I'm a bit confused as to where exactly to find "pwr.bin"? I downloaded the source tarball for notengobattery's latest custom build. Under /files/etc/calibration/EA6350v3/ there are a bunch of folders (AH, AU, EU, FCC, hw_1 and IC) each containing 2G and 5G folders with one or more *.bin files. There is one called "DK04_2G_neg_pwr.bin" in /hw_1/2G - is this the right one to use?

I grab the calibration file from a back version: openwrt-1.11.oc.tar.gz

The pwr calibration file I use is located in the archive here: /files/etc/calibration/pwr/board-linksys_ea6350v3.bin

My apologies for the confusion. I renamed board-linksys_ea6350v3.bin to pwr.bin some time ago to save typing when I copy it to my router. I forgot I had done that.

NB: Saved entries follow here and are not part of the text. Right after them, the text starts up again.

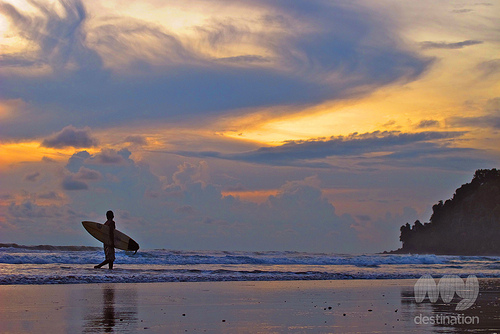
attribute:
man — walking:
[80, 199, 132, 265]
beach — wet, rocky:
[163, 283, 293, 318]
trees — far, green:
[447, 174, 490, 216]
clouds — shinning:
[112, 18, 260, 89]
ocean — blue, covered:
[173, 251, 214, 268]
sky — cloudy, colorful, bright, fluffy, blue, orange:
[187, 5, 396, 70]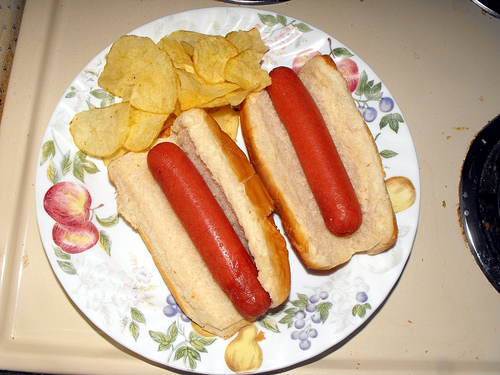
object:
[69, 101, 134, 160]
chips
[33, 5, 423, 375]
plate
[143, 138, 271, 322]
weiner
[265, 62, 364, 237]
dog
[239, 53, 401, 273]
bun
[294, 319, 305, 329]
grapes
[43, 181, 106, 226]
apple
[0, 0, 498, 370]
table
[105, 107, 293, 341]
hotdogs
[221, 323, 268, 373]
pear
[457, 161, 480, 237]
edge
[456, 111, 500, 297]
burner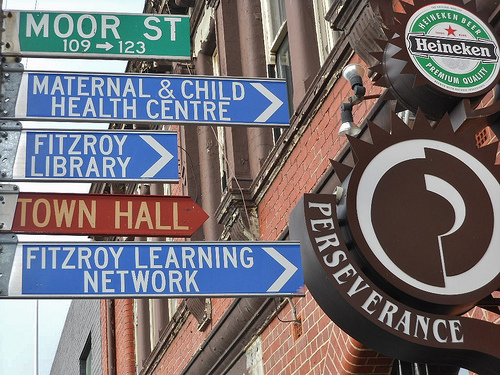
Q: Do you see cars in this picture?
A: No, there are no cars.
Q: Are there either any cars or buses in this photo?
A: No, there are no cars or buses.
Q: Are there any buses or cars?
A: No, there are no cars or buses.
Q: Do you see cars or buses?
A: No, there are no cars or buses.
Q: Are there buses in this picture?
A: No, there are no buses.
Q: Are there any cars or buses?
A: No, there are no buses or cars.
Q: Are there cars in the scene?
A: No, there are no cars.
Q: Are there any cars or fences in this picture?
A: No, there are no cars or fences.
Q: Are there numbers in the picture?
A: Yes, there are numbers.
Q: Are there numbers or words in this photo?
A: Yes, there are numbers.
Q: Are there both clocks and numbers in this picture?
A: No, there are numbers but no clocks.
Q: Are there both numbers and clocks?
A: No, there are numbers but no clocks.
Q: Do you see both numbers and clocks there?
A: No, there are numbers but no clocks.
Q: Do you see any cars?
A: No, there are no cars.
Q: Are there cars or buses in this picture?
A: No, there are no cars or buses.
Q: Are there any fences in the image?
A: No, there are no fences.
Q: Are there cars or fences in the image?
A: No, there are no fences or cars.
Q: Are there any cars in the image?
A: No, there are no cars.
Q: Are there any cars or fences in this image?
A: No, there are no cars or fences.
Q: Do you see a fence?
A: No, there are no fences.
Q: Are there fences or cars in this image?
A: No, there are no fences or cars.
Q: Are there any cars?
A: No, there are no cars.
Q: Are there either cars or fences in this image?
A: No, there are no cars or fences.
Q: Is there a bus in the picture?
A: No, there are no buses.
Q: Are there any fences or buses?
A: No, there are no buses or fences.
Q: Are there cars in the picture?
A: No, there are no cars.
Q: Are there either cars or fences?
A: No, there are no cars or fences.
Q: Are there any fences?
A: No, there are no fences.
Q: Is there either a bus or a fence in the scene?
A: No, there are no fences or buses.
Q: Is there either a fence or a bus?
A: No, there are no fences or buses.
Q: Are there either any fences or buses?
A: No, there are no fences or buses.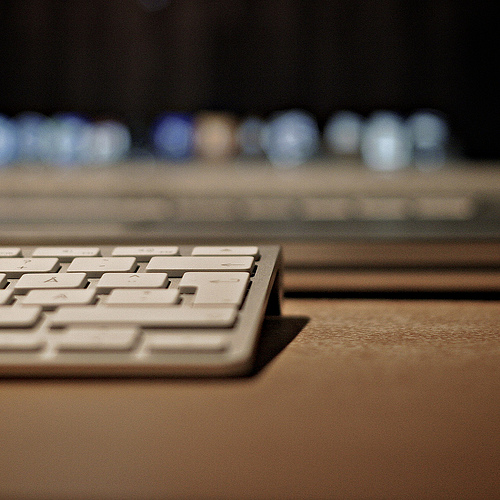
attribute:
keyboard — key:
[1, 226, 306, 387]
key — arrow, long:
[142, 253, 255, 271]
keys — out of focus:
[1, 303, 240, 357]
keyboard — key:
[0, 243, 287, 379]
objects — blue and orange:
[8, 111, 444, 173]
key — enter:
[184, 267, 248, 309]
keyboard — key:
[30, 237, 305, 384]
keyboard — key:
[45, 218, 292, 366]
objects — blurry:
[284, 86, 441, 179]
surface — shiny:
[300, 284, 470, 430]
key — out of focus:
[181, 264, 251, 307]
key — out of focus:
[107, 284, 181, 307]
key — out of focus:
[96, 268, 168, 293]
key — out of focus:
[16, 288, 97, 308]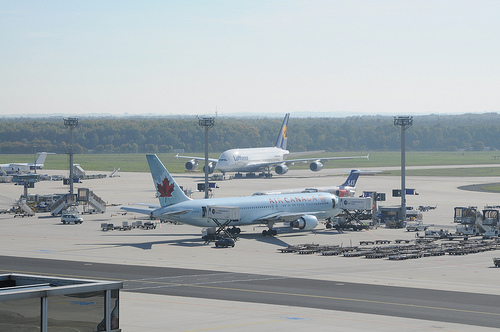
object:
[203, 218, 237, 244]
ramp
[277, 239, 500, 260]
pallets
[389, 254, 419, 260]
rack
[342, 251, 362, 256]
rack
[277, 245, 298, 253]
rack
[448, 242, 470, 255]
rack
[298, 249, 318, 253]
equipment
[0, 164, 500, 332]
runway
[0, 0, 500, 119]
sky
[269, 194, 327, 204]
logo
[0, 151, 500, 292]
ground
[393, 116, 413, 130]
lights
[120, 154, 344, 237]
airplane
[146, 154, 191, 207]
tail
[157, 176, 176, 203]
maple leaf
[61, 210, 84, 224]
van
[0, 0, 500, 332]
airport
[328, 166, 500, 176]
grass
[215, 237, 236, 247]
car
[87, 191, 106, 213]
stairs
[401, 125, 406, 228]
pole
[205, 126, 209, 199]
pole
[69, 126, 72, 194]
pole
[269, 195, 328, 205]
name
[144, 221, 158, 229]
carts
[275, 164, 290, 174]
engines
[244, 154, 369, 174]
wing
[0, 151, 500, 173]
field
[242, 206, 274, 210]
windows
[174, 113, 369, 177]
airplane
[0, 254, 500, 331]
tarmac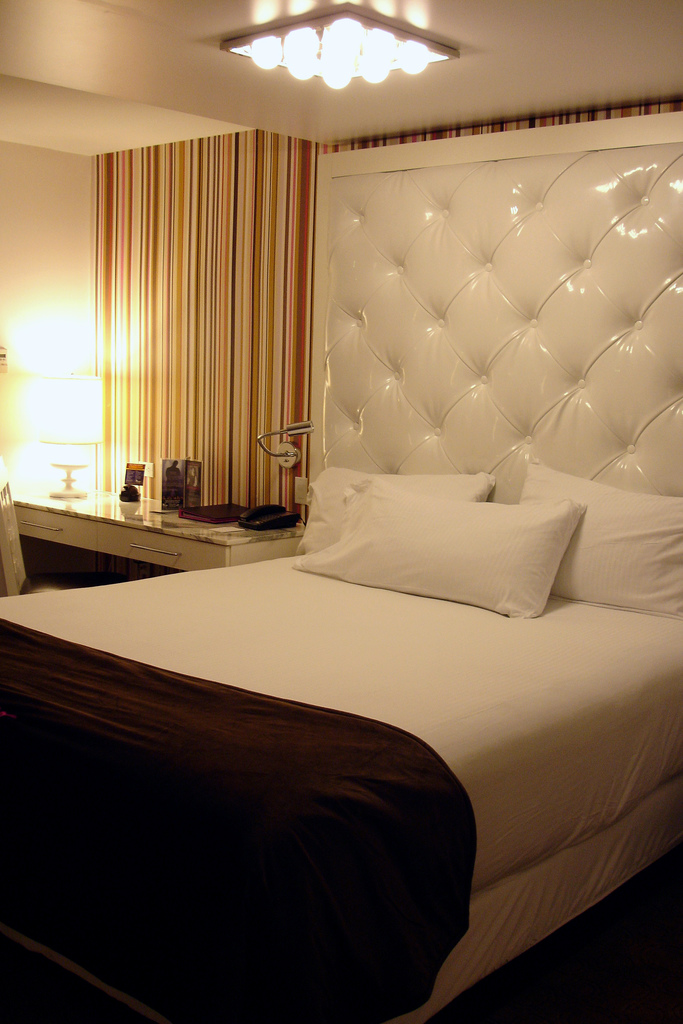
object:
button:
[475, 370, 492, 388]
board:
[313, 116, 676, 484]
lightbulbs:
[247, 33, 286, 74]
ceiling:
[4, 6, 681, 155]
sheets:
[1, 523, 659, 890]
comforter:
[0, 614, 490, 995]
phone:
[238, 504, 301, 531]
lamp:
[32, 370, 104, 503]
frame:
[119, 461, 147, 503]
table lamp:
[34, 370, 105, 504]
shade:
[0, 367, 42, 458]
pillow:
[516, 458, 683, 629]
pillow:
[299, 459, 497, 566]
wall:
[0, 154, 101, 508]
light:
[211, 3, 463, 100]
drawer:
[97, 517, 230, 582]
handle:
[126, 537, 184, 563]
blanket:
[0, 618, 482, 1021]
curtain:
[89, 128, 319, 527]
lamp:
[253, 417, 317, 466]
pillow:
[296, 479, 588, 621]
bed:
[1, 465, 683, 1021]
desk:
[17, 477, 301, 601]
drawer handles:
[15, 514, 64, 537]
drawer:
[9, 500, 98, 551]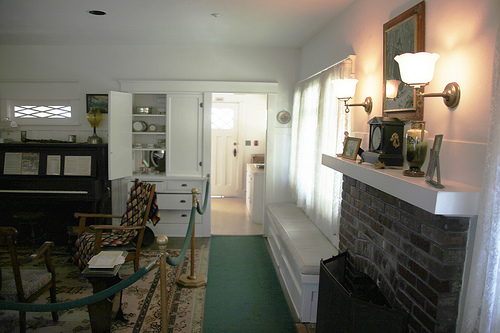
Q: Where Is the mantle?
A: Above fireplace.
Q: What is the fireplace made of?
A: Brick.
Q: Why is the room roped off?
A: It's for show.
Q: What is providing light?
A: Two wall lamps.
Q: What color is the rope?
A: Green.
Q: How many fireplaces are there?
A: One.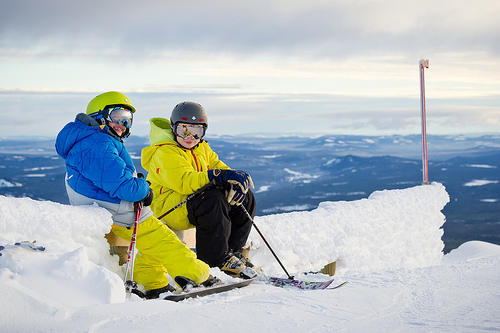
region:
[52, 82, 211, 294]
skier on snowy slope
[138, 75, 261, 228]
skier on snowy slope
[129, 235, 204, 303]
yellow pants on skier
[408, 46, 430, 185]
pole on ski slope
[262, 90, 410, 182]
mountains in the distance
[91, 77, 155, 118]
yellow helmet on man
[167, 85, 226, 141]
gray helmet on skier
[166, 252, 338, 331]
skis on snowy slope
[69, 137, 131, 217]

After version 1.11, it looks like the calibration files were split between 2.4 and 5 GHz for experimentation, whereas the file in the 1.11 back version archive described above covers both 2.4 and 5 GHz. It has always worked well for me (I last used it with snapshot as of a week ago), so I never spent time trying to figure out how to use the separate 2.4 and 5 GHZ files in later archive versions.

@GreenSystemAdmin You can find the blobs here. NoTengoBattery also has a spreadsheet comparing performance online.